-- GIVEN INFORMATION follows --

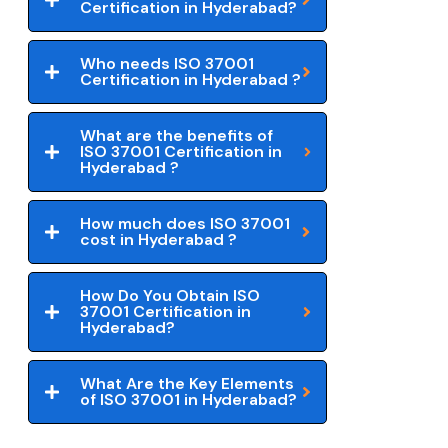
Certification in Hyderabad?
Who needs ISO 37001
Certification in Hyderabad ?
What are the benefits of
ISO 37001 Certification in
Hyderabad ?
How much does ISO 37001
cost in Hyderabad ?
How Do You Obtain ISO
37001 Certification in
Hyderabad?
What Are the Key Elements
of ISO 37001 in Hyderabad?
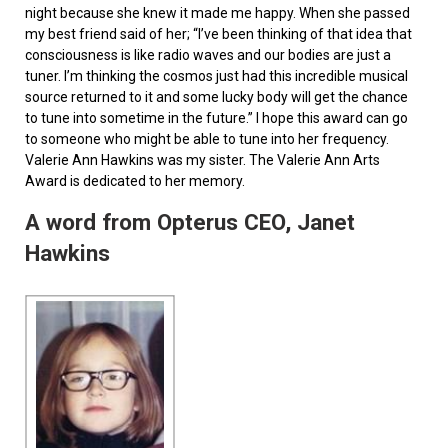
night because she knew it made me happy. When she passed
my best friend said of her; “I’ve been thinking of that idea that
consciousness is like radio waves and our bodies are just a
tuner. I’m thinking the cosmos just had this incredible musical
source returned to it and some lucky body will get the chance
to tune into sometime in the future.” I hope this award can go
to someone who might be able to tune into her frequency.
Valerie Ann Hawkins was my sister. The Valerie Ann Arts
Award is dedicated to her memory.
A word from Opterus CEO, Janet
Hawkins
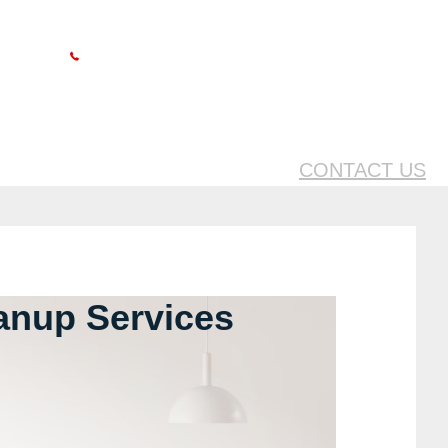
Follow us on
24 HOUR HELPLINE
1.888.577.7206
CONTACT US
anup Services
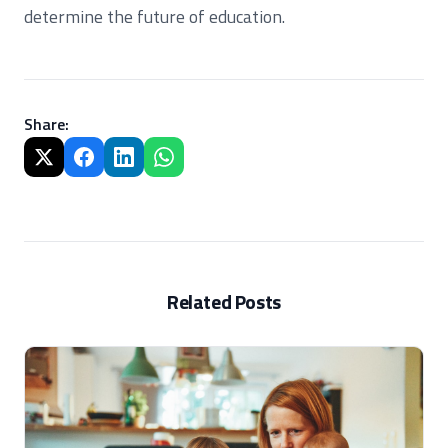
determine the future of education.
Share
:
Related Posts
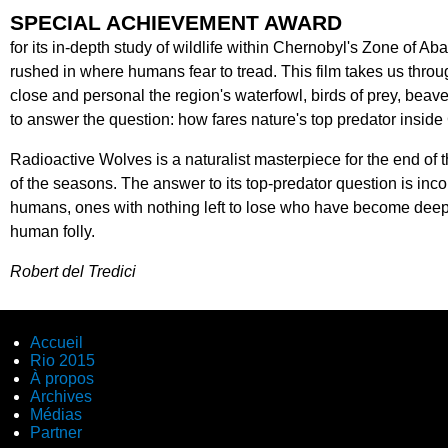
SPECIAL ACHIEVEMENT AWARD
for its in-depth study of wildlife within Chernobyl's Zone of 
rushed in where humans fear to tread. This film takes us thr
close and personal the region's waterfowl, birds of prey, beaver
to answer the question: how fares nature's top predator insi
Radioactive Wolves is a naturalist masterpiece for the end of t
of the seasons. The answer to its top-predator question is inco
humans, ones with nothing left to lose who have become deeply 
human folly.
Robert del Tredici
Accueil
Rio 2015
À propos
Archives
Médias
Partner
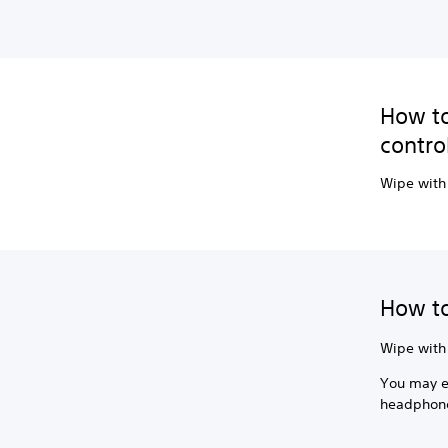
How to
contro
Wipe with 
How to
Wipe with 
You may ex
headphone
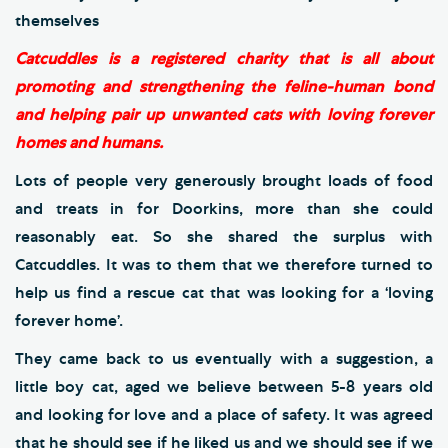
themselves
Catcuddles is a registered charity that is all about
promoting and strengthening the feline-human bond
and helping pair up unwanted cats with loving forever
homes and humans.
Lots of people very generously brought loads of food
and treats in for Doorkins, more than she could
reasonably eat. So she shared the surplus with
Catcuddles. It was to them that we therefore turned to
help us find a rescue cat that was looking for a ‘loving
forever home’.
They came back to us eventually with a suggestion, a
little boy cat, aged we believe between 5-8 years old
and looking for love and a place of safety. It was agreed
that he should see if he liked us and we should see if we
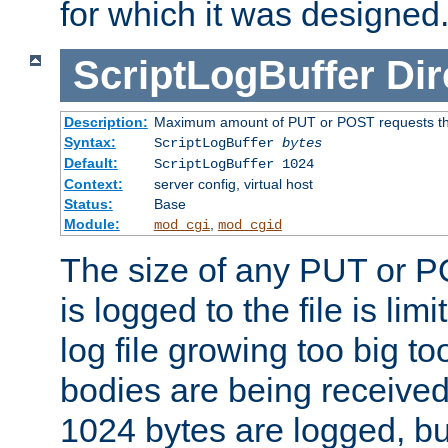
for which it was designed
ScriptLogBuffer
Dir
Description:
Maximum amount of PUT or POST requests that 
Syntax:
ScriptLogBuffer
bytes
Default:
ScriptLogBuffer 1024
Context:
server config, virtual host
Status:
Base
Module:
,
mod_cgi
mod_cgid
The size of any PUT or P
is logged to the file is lim
log file growing too big too
bodies are being received.
1024 bytes are logged, bu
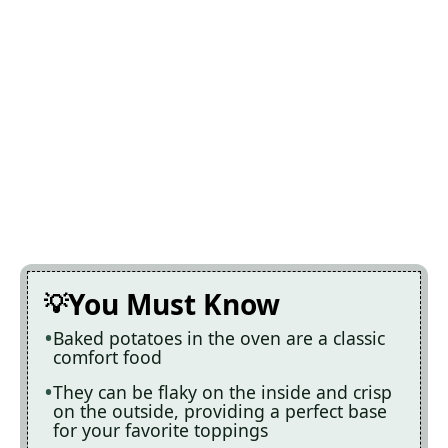
You Must Know
Baked potatoes in the oven are a classic
comfort food
They can be flaky on the inside and crisp
on the outside, providing a perfect base
for your favorite toppings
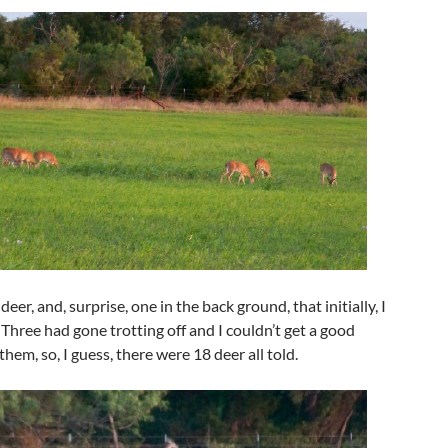
eer, and, surprise, one in the back ground, that initially, I
. Three had gone trotting off and I couldn’t get a good
them, so, I guess, there were 18 deer all told.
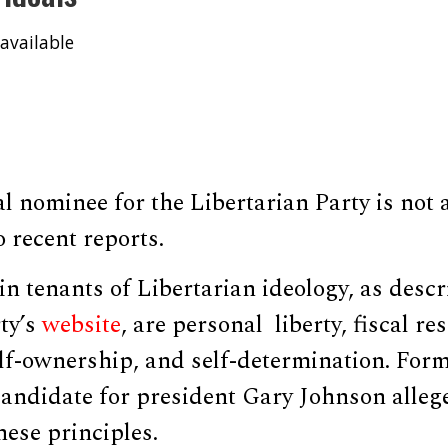
available
l nominee for the Libertarian Party is not a
o recent reports.
n tenants of Libertarian ideology, as descr
ty’s
website
, are personal liberty, fiscal re
lf-ownership, and self-determination. Fo
andidate for president Gary Johnson alleg
hese principles.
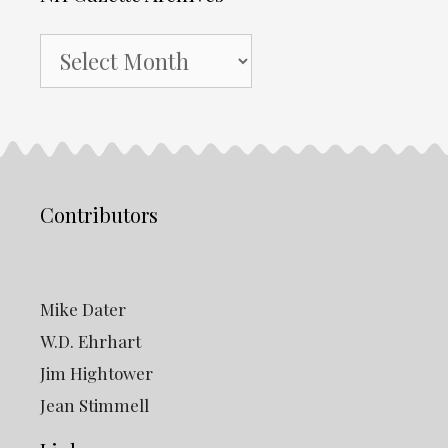
NH
Gazette
Archives
Contributors
Mike Dater
W.D. Ehrhart
Jim Hightower
Jean Stimmell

-- GIVEN INFORMATION concluded --

§ **WHAT THIS TASK INVOLVES**:
The first line of the listing through the line with "reasonably eat. So": repeat exactly that span and nothing more, skipping pictures.

§ **WRITTEN SOLUTION**:
Certification in Hyderabad?
Who needs ISO 37001
Certification in Hyderabad ?
What are the benefits of
ISO 37001 Certification in
Hyderabad ?
How much does ISO 37001
cost in Hyderabad ?
How Do You Obtain ISO
37001 Certification in
Hyderabad?
What Are the Key Elements
of ISO 37001 in Hyderabad?
night because she knew it made me happy. When she passed
my best friend said of her; “I’ve been thinking of that idea that
consciousness is like radio waves and our bodies are just a
tuner. I’m thinking the cosmos just had this incredible musical
source returned to it and some lucky body will get the chance
to tune into sometime in the future.” I hope this award can go
to someone who might be able to tune into her frequency.
Valerie Ann Hawkins was my sister. The Valerie Ann Arts
Award is dedicated to her memory.
A word from Opterus CEO, Janet
Hawkins
Follow us on
24 HOUR HELPLINE
1.888.577.7206
CONTACT US
anup Services
determine the future of education.
Share
:
Related Posts
SPECIAL ACHIEVEMENT AWARD
for its in-depth study of wildlife within Chernobyl's Zone of 
rushed in where humans fear to tread. This film takes us thr
close and personal the region's waterfowl, birds of prey, beaver
to answer the question: how fares nature's top predator insi
Radioactive Wolves is a naturalist masterpiece for the end of t
of the seasons. The answer to its top-predator question is inco
humans, ones with nothing left to lose who have become deeply 
human folly.
Robert del Tredici
Accueil
Rio 2015
À propos
Archives
Médias
Partner
How to
contro
Wipe with 
How to
Wipe with 
You may ex
headphone
themselves
Catcuddles is a registered charity that is all about
promoting and strengthening the feline-human bond
and helping pair up unwanted cats with loving forever
homes and humans.
Lots of people very generously brought loads of food
and treats in for Doorkins, more than she could
reasonably eat. So she shared the surplus with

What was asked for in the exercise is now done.